CppTrail is a lightweight, header-only logging framework built for the modern C++20 era. It is specifically optimized for high-throughput environments—like wire stuff network protocol analysis—where low latency and thread safety are non-negotiable.
The library is built on a handle-implementation (pImpl) pattern.
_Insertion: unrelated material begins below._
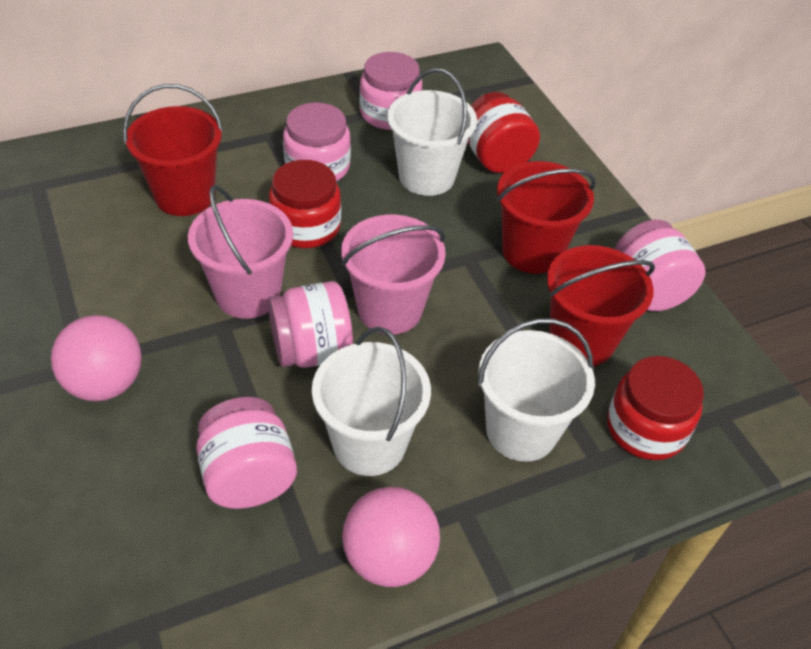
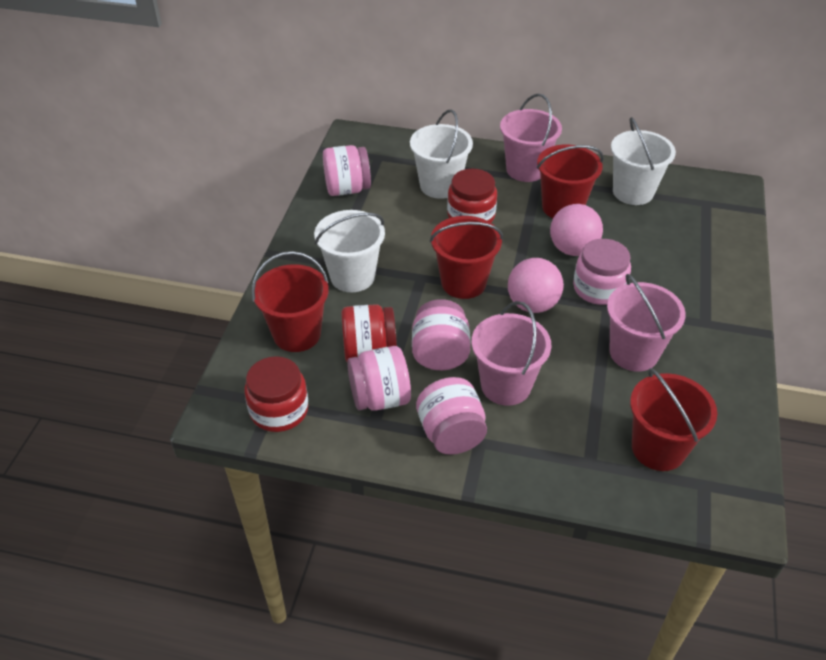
pink bucket: 2 -> 3
red bucket: 3 -> 4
This ensures:
- Thread Safety: All backends use internal mutexes or producer-consumer queues.
- Resource Efficiency: An internal Object Pool recycles log entries to minimize heap pressure during high-frequency captures.
- Non-blocking I/O: Asynchronous loggers offload formatting and writing to background worker threads.
CppTrail features a high-performance ISO 8601/RFC 3339 formatter:
- Zulu Time:
2026-03-01 15:17:34.672Z - Local Time:
2026-03-01 15:17:34.672+01:00
Note
This feature requires C++20 <chrono> support. On older standards, timestamps are gracefully omitted.
Add the following to your CMakeLists.txt to integrate CppTrail seamlessly:
include(FetchContent)
FetchContent_Declare(
cpptrail
GIT_REPOSITORY [https://github.com/DanteDomenech/cpptrail.git](https://github.com/DanteDomenech/cpptrail.git)
GIT_TAG main
)
FetchContent_MakeAvailable(cpptrail)
# Link to the interface library
target_link_libraries(my_app PRIVATE CppTrail::cpptrail)#include "cpptrail/ostream_logger.h"
int main() {
// Instantiate logger
CppTrail::CoutAsyncLogger log;
// Start logger
log.start();
// Log what you wish
log.log(CppTrail::Level::INFO, "Monitoring the wire...");
// Log an exception directly
try {
// ... network logic ...
} catch (const std::exception& e) {
log.log(e);
}
// Stop the logger (flushes everything before stopping)
log.stop();
return 0;
}
To understand how to extend the library for your own needs, check out our internal documentation:
- How to create custom loggers: See our Custom Loggers Tutorial for a deep dive into implementing your own synchronous and asynchronous sinks.
Dante Doménech Martínez Main Developer & Maintainer
This project is licensed under the GPL-3 License. See the LICENSE file for details.